I know there has to be something wrong in my reasoning, I'm in no way suggesting PCA is wrong, but I would appreciate some clarification.

Best Answer

I think there are two ellipses that we could consider. First, consider the image of the unit circle with respect to the map $x \mapsto x^T A x$ for PD $A \in \mathbb R^{n \times n}$. It is a standard result that $f(x) = x^T A x$ is maximized over unit vectors $x$ by the unit eigenvector $v_1$ with largest eigenvalue $\lambda_1$. So this means that the ellipse formed by the image of the unit circle with respect to this map has its largest semi-axis as $v_1$ with length $\lambda_1$, and so on for the other eigenpairs. So in this case we clearly have that the eigenvalues give the lengths of the semi-axes and the biggest semi-axis is for the biggest eigenvalue.
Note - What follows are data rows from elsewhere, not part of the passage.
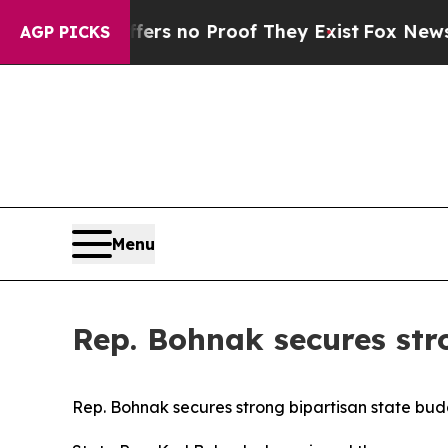
nt but Offers no Proof They Exist
Fox News Goes 
AGP PICKS
Menu
Rep. Bohnak secures str
Rep. Bohnak secures strong bipartisan state bu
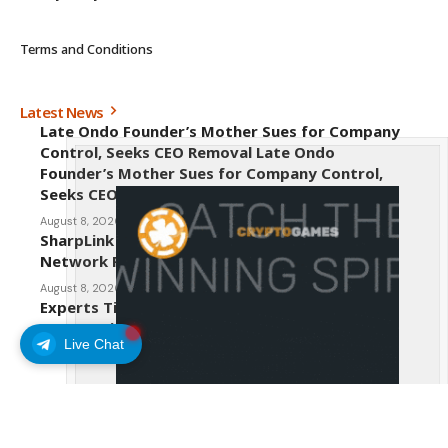
Terms and Conditions
Latest News
Late Ondo Founder’s Mother Sues for Company
Control, Seeks CEO Removal Late Ondo
Founder’s Mother Sues for Company Control,
Seeks CEO Removal
August 8, 2026
SharpLink CEO Warns Against New Ethereum
Network Proposal EIP-8363
August 8, 2026
Experts Tip Maxi Doge as the Next Top-Tier
Meme Coin
Live Chat
August 8, 2026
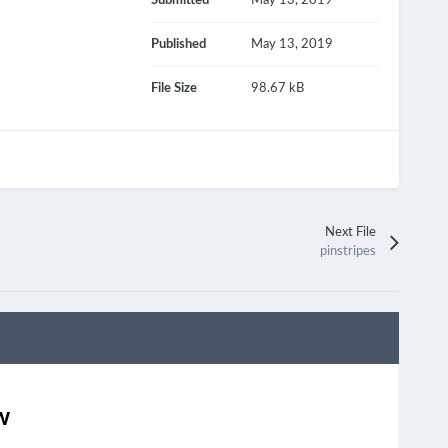
Submitted
May 13, 2019
Published
May 13, 2019
File Size
98.67 kB
Next File
pinstripes
w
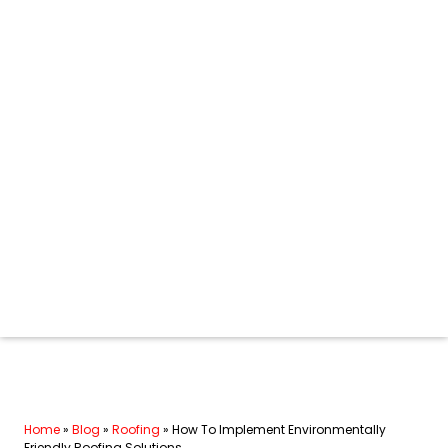
Home
»
Blog
»
Roofing
»
How To Implement Environmentally
Friendly Roofing Solutions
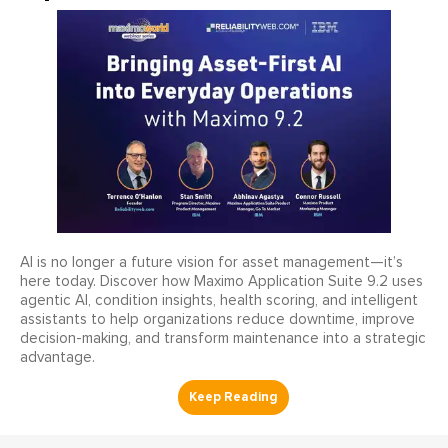
AI is no longer a future vision for asset management—it’s
here today. Discover how Maximo Application Suite 9.2 uses
agentic AI, condition insights, health scoring, and intelligent
assistants to help organizations reduce downtime, improve
decision-making, and transform maintenance into a strategic
advantage.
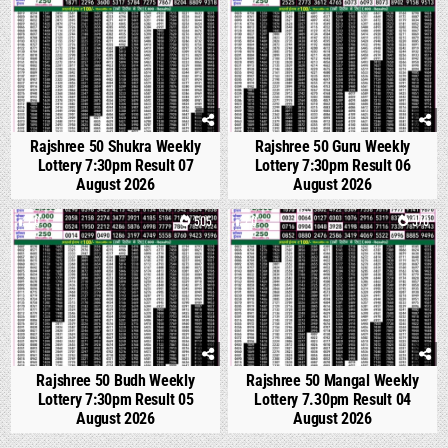
Rajshree 50 Shukra Weekly
Rajshree 50 Guru Weekly
Lottery 7:30pm Result 07
Lottery 7:30pm Result 06
August 2026
August 2026
0
505
0
570
Rajshree 50 Budh Weekly
Rajshree 50 Mangal Weekly
Lottery 7:30pm Result 05
Lottery 7.30pm Result 04
August 2026
August 2026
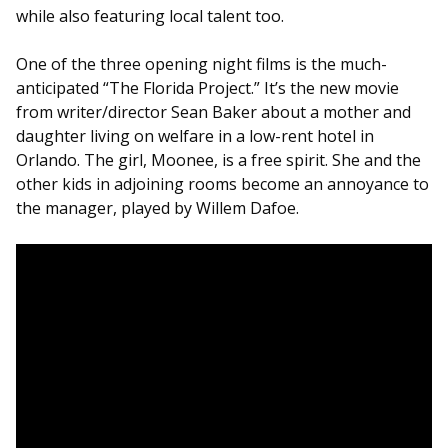
while also featuring local talent too.
One of the three opening night films is the much-
anticipated “The Florida Project.” It’s the new movie
from writer/director Sean Baker about a mother and
daughter living on welfare in a low-rent hotel in
Orlando. The girl, Moonee, is a free spirit. She and the
other kids in adjoining rooms become an annoyance to
the manager, played by Willem Dafoe.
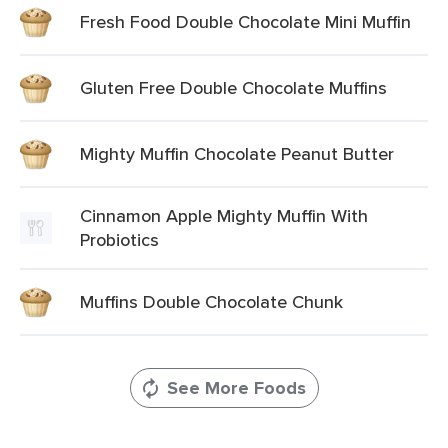
Fresh Food Double Chocolate Mini Muffin
Gluten Free Double Chocolate Muffins
Mighty Muffin Chocolate Peanut Butter
Cinnamon Apple Mighty Muffin With
Probiotics
Muffins Double Chocolate Chunk
See More Foods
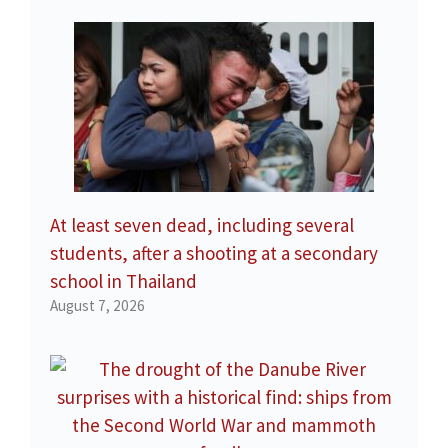
At least seven dead, including several
students, after a shooting at a secondary
school in Thailand
August 7, 2026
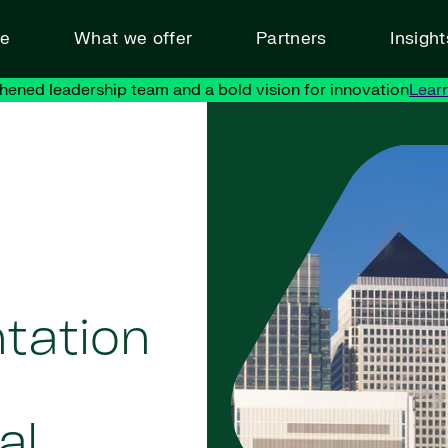
ve
What we offer
Partners
Insigh
hened leadership team and a bold vision for innovation
Lear
tation
al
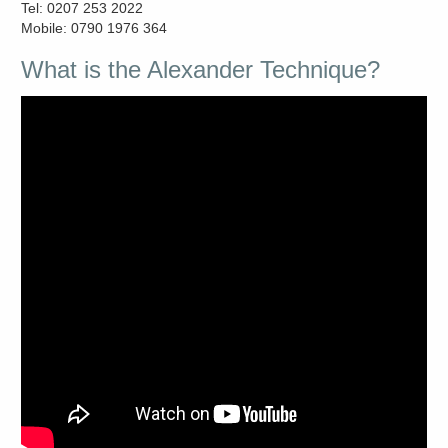
Tel: 0207 253 2022
Mobile: 0790 1976 364
What is the Alexander Technique?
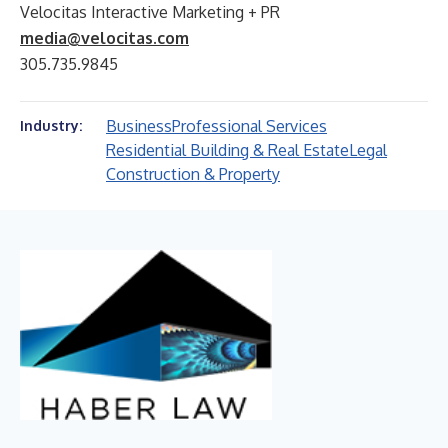
Velocitas Interactive Marketing + PR
media@velocitas.com
305.735.9845
Business
Professional Services
Industry:
Residential Building & Real Estate
Legal
Construction & Property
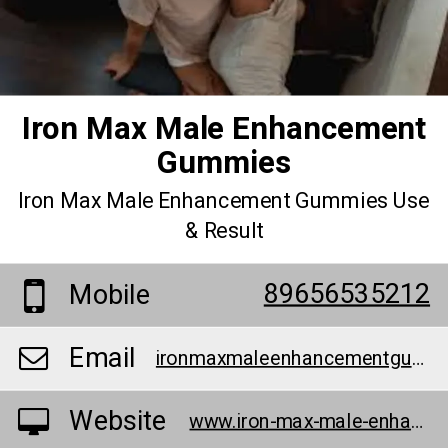
Iron Max Male Enhancement
Gummies
Iron Max Male Enhancement Gummies Use
& Result
89656535212
Mobile
Email
ironmaxmaleenhancementgummysex@teml.net
Website
www.iron-max-male-enhancement-gummies-official.jimdosite.com/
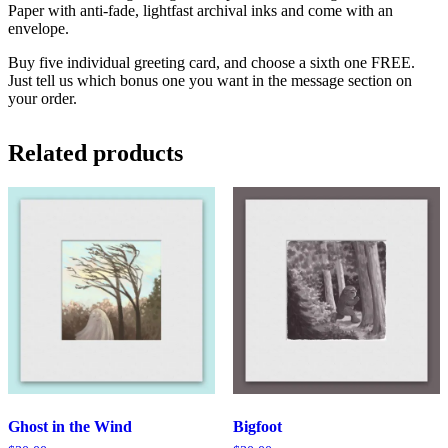
Paper with anti-fade, lightfast archival inks and come with an
envelope.
Buy five individual greeting card, and choose a sixth one FREE.
Just tell us which bonus one you want in the message section on
your order.
Related products
Ghost in the Wind
Bigfoot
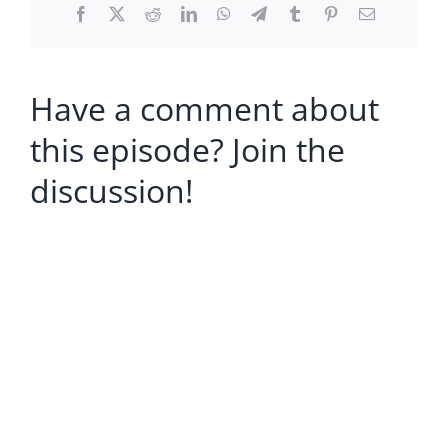
Facebook
X
Reddit
LinkedIn
WhatsApp
Telegram
Tumblr
Pinterest
Email
Have a comment about
this episode? Join the
discussion!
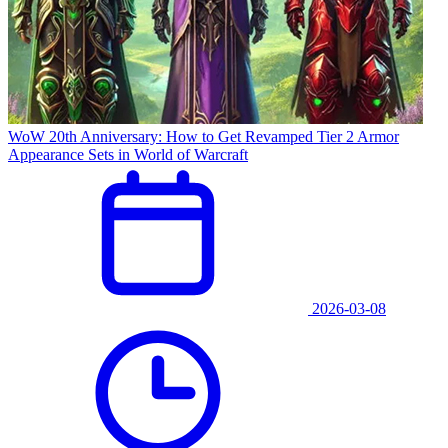
WoW 20th Anniversary: How to Get Revamped Tier 2 Armor
Appearance Sets in World of Warcraft
2026-03-08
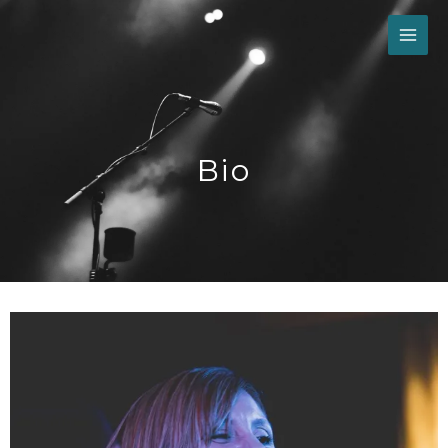
Skip
to
content
Bio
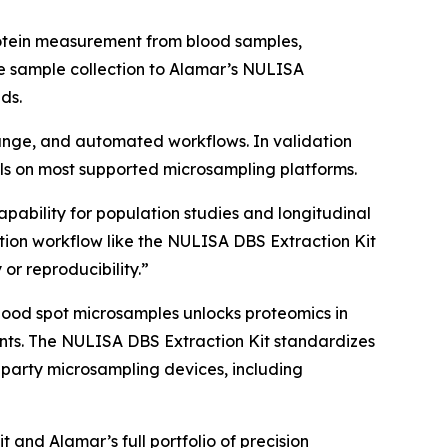
rotein measurement from blood samples,
e sample collection to Alamar’s NULISA
ds.
 range, and automated workflows. In validation
s on most supported microsampling platforms.
apability for population studies and longitudinal
ion workflow like the NULISA DBS Extraction Kit
 or reproducibility.”
lood spot microsamples unlocks proteomics in
nments. The NULISA DBS Extraction Kit standardizes
-party microsampling devices, including
and Alamar’s full portfolio of precision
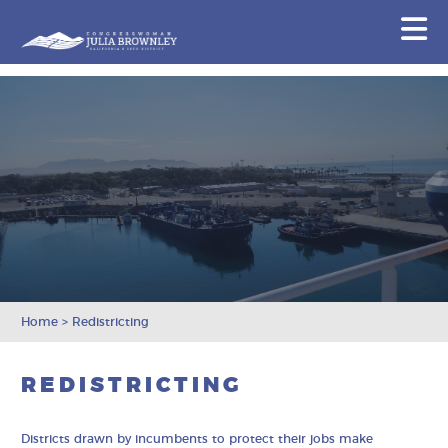
Congresswoman Julia Brownley
N
Skip To Content
Home
>
Redistricting
REDISTRICTING
Districts drawn by incumbents to protect their jobs make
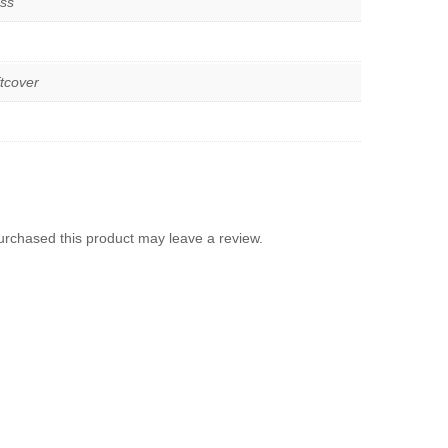
ss
tcover
rchased this product may leave a review.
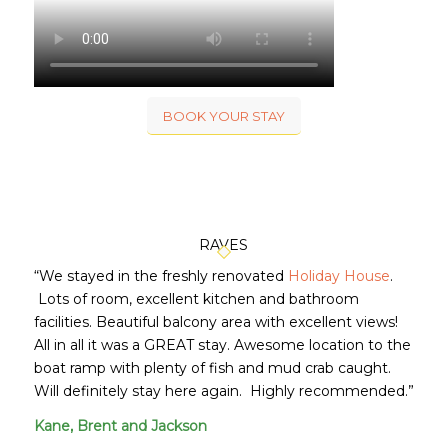
BOOK YOUR STAY
RAVES
“We stayed in the freshly renovated
Holiday House
.
Lots of room, excellent kitchen and bathroom
facilities. Beautiful balcony area with excellent views!
All in all it was a GREAT stay. Awesome location to the
boat ramp with plenty of fish and mud crab caught.
Will definitely stay here again. Highly recommended.”
Kane, Brent and Jackson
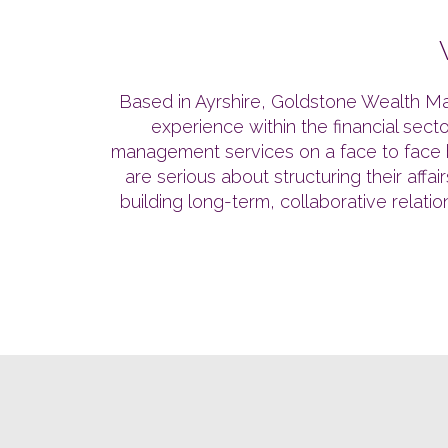
Based in Ayrshire, Goldstone Wealth Ma
experience within the financial sec
management services on a face to face ba
are serious about structuring their aff
building long-term, collaborative relati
But now consider the contour $f(x) = 1$ for any $x \in \mathbb R^n$. Since $A$ is positive-definite we know that $f$ is a paraboloid, so its intersection with a horizontal plane (i.e. the contour) is an ellipse. In this case, we find that the shortest semi-axis is parallel to $v_1$, which makes sense because that's the direction that $f$ grows the fastest so we hit 1 the soonest. The largest semi-axis is $v_n$ since that's the direction in which $f$ is growing the slowest. Plugging $v_1$ in to $f$ we get $f(v_1) = v_1^T A v_1 = \lambda_1 v_1^T v_1 = \lambda_1$, not 1 as required, so the actual vector parallel to $v_1$ is $\frac{1}{\sqrt \lambda_1}v_1$. Does this help?

Bringing this back to PCA, let's say that our data consists of $m$ observations coming iid from $\mathcal N_2(\vec 0, \Sigma)$. Let's draw an ellipse around our data such that every point in the ellipse has likelihood greater than some cutoff $c$. This corresponds to a contour of the likelihood and can be found by $$ c = \frac{1}{2\pi \vert \Sigma \vert}\exp \left( -\frac12 x^T \Sigma^{-1} x\right) \iff x^T \Sigma^{-1} x = -2\log (2\pi c \vert \Sigma \vert) $$ i.e. the ellipse that circles the data is a contour of the quadratic form $g(x) = x^T \Sigma^{-1} x$. Note that $\Sigma^{-1}v = \lambda v \implies \frac1\lambda v = \Sigma v$, so the eigenvectors defining the axes of this likelihood contour ellipse are the same as those for the covariance matrix $\Sigma$ but with inverted eigenvalues.